← posts

building a document search engine in go

may 2026 · 8 min read · go · search · bleve

godochive started as a small itch. i had a folder full of documents — notes, pdfs flattened to text, scraps of documentation — and no good way to search across all of them. grep got me part of the way, but i wanted ranking, highlighting, and something that would not fall over at forty thousand files.

i reached for bleve, the full-text search library for go. it does the unglamorous work — tokenizing, building an inverted index, scoring results — and leaves the interesting decisions to you. this post is about the decisions that actually mattered.

mappings are the whole game

the default mapping indexes every field the same way. that is fine until it is not. a title should be weighted differently from a body; a tag is a keyword, not prose; a date should be searchable as a date, not a string. bleve lets you describe all of this up front with a document mapping.

go
indexMapping := bleve.NewIndexMapping()

doc := bleve.NewDocumentMapping()
doc.AddFieldMappingsAt("title", titleField)
doc.AddFieldMappingsAt("body", bodyField)
doc.AddFieldMappingsAt("tags", keywordField)

indexMapping.AddDocumentMapping("doc", doc)

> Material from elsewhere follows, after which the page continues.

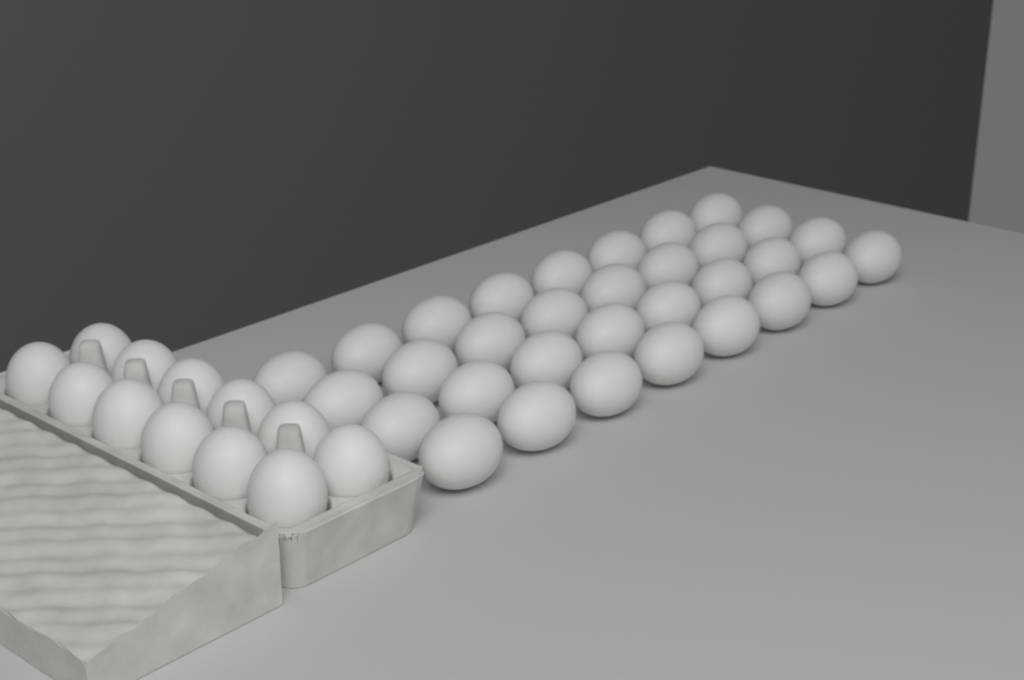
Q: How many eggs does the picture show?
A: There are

once the mapping reflected what the documents actually were, relevance stopped feeling random. the right results moved to the top and stayed there.

batch your writes or wait forever

indexing one document at a time is the obvious first version and the slowest possible one — every call flushes to disk. the fix is batching: accumulate a few hundred documents, commit them in one transaction, repeat.

go
batch := index.NewBatch()
for i, d := range docs {
    batch.Index(d.ID, d)
    if i%500 == 0 {
        index.Batch(batch)
        batch.Reset()
    }
}
index.Batch(batch) // flush the remainder

that one change took a full reindex from minutes to seconds. the trailing flush is easy to forget — and the bug is silent, because everything works except the last few hundred documents simply are not there.

the bugs that only show up at scale

  • memory crept up during large reindexes until i reused a single batch instead of allocating one per loop.
  • highlighting broke on documents with unusual unicode — the byte offsets and the rune offsets disagreed.
  • a handful of enormous files dominated every result set until i capped how much any single document could contribute.

none of these were visible on ten documents. all of them were obvious on forty thousand. the lesson i keep relearning: scale does not introduce new bugs so much as it stops hiding the ones you already wrote.